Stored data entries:
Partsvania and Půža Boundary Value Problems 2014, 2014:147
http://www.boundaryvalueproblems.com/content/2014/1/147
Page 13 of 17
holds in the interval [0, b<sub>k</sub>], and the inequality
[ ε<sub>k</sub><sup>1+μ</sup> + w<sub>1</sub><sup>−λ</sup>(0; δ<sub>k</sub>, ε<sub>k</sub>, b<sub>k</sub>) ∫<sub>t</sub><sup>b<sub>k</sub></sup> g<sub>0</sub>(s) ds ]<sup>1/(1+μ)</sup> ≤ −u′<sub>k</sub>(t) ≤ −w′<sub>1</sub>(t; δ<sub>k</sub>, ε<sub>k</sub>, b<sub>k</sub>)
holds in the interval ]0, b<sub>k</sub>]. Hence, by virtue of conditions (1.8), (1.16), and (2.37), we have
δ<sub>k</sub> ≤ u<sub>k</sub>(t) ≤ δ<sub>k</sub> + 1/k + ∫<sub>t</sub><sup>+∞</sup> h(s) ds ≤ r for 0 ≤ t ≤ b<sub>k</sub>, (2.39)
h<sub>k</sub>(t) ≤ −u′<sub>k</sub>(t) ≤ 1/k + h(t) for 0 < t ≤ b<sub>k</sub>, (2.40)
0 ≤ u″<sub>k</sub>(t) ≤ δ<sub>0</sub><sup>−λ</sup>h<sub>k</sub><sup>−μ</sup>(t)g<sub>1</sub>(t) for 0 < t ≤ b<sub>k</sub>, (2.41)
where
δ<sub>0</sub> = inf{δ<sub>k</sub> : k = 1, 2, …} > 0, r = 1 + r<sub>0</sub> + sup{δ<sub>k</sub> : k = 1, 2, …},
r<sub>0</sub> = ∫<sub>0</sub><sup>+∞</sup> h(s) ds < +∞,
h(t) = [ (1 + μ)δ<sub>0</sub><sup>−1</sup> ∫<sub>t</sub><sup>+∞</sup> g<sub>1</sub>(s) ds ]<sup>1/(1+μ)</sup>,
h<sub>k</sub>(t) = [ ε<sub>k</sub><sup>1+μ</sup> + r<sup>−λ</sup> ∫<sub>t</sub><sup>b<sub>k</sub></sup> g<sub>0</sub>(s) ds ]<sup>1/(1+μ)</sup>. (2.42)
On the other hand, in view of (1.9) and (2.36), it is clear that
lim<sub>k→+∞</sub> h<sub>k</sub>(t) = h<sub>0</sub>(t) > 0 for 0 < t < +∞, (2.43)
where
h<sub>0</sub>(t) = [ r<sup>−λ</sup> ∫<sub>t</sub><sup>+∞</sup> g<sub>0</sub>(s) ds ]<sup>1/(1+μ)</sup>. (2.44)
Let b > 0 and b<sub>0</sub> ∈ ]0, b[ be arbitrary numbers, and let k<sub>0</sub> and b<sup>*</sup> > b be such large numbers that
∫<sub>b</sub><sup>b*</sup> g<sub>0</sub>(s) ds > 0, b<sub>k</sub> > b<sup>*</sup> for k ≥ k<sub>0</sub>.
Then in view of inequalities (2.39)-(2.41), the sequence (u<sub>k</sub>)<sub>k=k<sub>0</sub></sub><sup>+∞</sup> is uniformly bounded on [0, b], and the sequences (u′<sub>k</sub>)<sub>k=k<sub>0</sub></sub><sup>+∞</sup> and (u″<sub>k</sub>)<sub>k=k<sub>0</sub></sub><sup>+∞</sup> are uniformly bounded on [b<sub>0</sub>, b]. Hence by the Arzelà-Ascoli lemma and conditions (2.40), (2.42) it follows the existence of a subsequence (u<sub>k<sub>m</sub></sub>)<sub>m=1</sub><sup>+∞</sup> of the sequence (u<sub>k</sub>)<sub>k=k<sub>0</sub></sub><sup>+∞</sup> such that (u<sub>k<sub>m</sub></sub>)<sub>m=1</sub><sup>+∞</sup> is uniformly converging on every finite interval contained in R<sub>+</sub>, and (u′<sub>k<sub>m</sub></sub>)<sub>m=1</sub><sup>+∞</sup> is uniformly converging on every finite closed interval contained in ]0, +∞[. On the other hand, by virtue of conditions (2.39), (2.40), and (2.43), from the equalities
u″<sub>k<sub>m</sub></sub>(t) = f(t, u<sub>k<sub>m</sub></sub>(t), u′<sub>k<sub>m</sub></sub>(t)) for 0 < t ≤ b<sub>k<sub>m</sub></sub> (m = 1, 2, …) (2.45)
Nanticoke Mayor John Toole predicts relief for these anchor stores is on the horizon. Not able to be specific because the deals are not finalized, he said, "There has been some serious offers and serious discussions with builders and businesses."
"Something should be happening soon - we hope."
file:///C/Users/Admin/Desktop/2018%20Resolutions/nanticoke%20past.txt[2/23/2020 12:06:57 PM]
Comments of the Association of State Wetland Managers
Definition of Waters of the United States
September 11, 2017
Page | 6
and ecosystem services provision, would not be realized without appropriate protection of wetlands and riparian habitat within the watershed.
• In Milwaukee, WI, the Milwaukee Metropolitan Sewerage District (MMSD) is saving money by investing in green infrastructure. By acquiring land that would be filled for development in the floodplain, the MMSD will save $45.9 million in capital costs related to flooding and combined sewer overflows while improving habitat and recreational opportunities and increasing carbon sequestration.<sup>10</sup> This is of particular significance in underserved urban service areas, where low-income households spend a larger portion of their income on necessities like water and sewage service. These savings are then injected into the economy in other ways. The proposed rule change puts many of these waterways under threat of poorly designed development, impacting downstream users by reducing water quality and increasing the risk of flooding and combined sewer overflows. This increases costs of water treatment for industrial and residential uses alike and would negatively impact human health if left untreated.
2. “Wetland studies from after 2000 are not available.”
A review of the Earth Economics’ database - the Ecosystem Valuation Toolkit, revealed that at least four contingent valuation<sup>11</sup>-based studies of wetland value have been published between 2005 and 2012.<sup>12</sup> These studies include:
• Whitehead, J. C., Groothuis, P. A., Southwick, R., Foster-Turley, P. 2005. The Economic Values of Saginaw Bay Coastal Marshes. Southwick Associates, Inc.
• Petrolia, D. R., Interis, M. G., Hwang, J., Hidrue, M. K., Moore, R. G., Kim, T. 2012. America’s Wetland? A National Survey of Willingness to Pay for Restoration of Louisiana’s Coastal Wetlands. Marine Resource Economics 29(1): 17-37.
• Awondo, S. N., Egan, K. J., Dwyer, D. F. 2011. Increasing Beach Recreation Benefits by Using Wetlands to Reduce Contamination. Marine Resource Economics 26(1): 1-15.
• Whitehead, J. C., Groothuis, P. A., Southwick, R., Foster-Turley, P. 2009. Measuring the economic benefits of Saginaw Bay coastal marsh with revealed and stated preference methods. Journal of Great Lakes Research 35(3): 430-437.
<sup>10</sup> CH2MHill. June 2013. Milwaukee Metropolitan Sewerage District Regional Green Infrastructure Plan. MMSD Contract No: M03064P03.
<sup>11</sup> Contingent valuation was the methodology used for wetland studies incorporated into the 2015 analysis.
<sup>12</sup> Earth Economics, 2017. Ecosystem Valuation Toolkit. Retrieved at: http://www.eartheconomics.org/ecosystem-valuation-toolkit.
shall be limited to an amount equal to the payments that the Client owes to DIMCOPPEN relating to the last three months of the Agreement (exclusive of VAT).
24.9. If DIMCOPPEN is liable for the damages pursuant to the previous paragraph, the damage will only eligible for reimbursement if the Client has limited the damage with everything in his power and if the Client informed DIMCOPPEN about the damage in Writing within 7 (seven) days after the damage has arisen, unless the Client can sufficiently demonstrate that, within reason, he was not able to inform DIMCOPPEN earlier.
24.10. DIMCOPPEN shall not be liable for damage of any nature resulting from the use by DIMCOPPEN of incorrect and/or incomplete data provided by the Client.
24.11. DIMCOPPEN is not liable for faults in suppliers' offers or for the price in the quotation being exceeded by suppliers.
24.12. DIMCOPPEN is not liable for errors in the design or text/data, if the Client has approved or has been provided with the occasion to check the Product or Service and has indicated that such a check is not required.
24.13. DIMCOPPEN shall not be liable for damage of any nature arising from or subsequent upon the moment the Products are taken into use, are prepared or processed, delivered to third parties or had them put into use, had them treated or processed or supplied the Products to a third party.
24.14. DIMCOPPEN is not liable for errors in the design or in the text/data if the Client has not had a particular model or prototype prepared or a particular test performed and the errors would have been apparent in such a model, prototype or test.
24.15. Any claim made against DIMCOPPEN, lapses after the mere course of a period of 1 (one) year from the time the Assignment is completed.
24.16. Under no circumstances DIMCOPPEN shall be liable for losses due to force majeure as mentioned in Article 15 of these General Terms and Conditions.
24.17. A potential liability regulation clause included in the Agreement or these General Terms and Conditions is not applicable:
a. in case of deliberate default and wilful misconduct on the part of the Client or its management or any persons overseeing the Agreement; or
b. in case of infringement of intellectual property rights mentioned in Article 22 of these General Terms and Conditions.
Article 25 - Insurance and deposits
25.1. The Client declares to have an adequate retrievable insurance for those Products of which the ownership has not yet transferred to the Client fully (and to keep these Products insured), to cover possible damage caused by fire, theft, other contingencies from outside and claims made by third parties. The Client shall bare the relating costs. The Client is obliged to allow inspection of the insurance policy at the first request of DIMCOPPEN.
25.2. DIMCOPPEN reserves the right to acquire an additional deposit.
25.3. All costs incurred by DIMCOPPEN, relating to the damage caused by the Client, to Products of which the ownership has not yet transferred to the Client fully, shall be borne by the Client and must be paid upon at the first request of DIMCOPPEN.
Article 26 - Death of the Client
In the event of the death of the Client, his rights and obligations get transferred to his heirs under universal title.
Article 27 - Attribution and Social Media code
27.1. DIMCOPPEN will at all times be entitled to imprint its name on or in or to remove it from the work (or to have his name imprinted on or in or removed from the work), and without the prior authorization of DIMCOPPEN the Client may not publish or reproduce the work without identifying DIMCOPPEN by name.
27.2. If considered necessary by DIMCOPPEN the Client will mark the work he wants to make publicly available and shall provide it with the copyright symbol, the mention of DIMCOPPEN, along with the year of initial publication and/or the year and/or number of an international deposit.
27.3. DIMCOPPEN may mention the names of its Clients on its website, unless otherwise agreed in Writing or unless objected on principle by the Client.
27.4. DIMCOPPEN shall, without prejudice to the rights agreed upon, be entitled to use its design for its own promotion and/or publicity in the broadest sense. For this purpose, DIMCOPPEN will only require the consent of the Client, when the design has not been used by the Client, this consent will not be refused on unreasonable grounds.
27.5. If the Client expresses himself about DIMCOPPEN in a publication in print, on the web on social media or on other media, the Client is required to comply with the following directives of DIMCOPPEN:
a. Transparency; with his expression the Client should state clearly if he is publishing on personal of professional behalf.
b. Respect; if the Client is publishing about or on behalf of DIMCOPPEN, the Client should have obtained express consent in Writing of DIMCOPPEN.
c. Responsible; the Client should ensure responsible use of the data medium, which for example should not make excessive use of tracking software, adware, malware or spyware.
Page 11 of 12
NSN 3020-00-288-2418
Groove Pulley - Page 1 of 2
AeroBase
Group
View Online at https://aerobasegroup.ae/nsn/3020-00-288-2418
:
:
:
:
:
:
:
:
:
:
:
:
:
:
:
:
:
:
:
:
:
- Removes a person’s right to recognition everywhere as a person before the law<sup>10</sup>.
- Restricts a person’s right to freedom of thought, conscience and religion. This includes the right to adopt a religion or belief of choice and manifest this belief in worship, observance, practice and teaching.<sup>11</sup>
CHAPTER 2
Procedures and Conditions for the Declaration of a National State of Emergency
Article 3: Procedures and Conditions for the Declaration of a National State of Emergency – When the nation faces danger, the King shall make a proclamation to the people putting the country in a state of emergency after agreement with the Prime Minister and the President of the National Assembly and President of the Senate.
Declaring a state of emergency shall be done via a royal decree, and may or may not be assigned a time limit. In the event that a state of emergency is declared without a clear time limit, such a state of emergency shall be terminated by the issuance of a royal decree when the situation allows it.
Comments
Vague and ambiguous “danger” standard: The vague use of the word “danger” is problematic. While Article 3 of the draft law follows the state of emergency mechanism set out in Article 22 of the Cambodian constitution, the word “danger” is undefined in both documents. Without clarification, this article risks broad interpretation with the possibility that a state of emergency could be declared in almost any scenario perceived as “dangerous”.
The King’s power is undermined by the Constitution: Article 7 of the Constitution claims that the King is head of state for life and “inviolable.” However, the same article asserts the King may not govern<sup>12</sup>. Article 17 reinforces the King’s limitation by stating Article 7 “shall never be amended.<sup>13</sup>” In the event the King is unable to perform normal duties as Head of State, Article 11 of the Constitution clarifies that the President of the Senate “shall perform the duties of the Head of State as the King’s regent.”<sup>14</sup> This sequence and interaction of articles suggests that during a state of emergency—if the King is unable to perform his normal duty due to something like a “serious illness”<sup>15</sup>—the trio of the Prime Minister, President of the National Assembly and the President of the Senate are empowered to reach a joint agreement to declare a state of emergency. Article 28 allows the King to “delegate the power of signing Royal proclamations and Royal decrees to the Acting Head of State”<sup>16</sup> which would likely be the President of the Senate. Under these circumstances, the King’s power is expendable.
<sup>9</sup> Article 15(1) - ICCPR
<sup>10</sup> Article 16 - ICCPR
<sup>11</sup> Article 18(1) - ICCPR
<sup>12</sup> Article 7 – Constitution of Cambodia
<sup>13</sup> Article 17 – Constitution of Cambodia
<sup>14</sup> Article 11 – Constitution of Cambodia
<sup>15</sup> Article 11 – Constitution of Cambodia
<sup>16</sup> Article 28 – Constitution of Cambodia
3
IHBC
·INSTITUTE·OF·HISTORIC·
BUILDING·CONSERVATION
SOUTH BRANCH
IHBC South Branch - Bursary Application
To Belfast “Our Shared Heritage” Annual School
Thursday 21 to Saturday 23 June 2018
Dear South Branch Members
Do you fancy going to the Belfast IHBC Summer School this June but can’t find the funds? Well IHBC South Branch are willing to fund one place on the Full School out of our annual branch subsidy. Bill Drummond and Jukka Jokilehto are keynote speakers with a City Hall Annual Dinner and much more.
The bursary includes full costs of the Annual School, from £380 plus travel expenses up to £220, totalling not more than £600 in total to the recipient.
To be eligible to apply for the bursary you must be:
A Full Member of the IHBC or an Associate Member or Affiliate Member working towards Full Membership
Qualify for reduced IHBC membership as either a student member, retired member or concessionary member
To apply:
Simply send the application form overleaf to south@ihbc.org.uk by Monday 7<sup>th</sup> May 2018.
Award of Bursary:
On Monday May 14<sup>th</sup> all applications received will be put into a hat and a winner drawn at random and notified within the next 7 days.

**Exercise instructions:** Beginning at the line above with "δ<sub>k</sub> ≤ u<sub>k</sub>(t)" and finishing at the line with "h(t) = [ (1 + μ)δ<sub>0</sub><sup>−1</sup>", return each line exactly and return nothing else.

**Answer space:**
δ<sub>k</sub> ≤ u<sub>k</sub>(t) ≤ δ<sub>k</sub> + 1/k + ∫<sub>t</sub><sup>+∞</sup> h(s) ds ≤ r for 0 ≤ t ≤ b<sub>k</sub>, (2.39)
h<sub>k</sub>(t) ≤ −u′<sub>k</sub>(t) ≤ 1/k + h(t) for 0 < t ≤ b<sub>k</sub>, (2.40)
0 ≤ u″<sub>k</sub>(t) ≤ δ<sub>0</sub><sup>−λ</sup>h<sub>k</sub><sup>−μ</sup>(t)g<sub>1</sub>(t) for 0 < t ≤ b<sub>k</sub>, (2.41)
where
δ<sub>0</sub> = inf{δ<sub>k</sub> : k = 1, 2, …} > 0, r = 1 + r<sub>0</sub> + sup{δ<sub>k</sub> : k = 1, 2, …},
r<sub>0</sub> = ∫<sub>0</sub><sup>+∞</sup> h(s) ds < +∞,
h(t) = [ (1 + μ)δ<sub>0</sub><sup>−1</sup> ∫<sub>t</sub><sup>+∞</sup> g<sub>1</sub>(s) ds ]<sup>1/(1+μ)</sup>,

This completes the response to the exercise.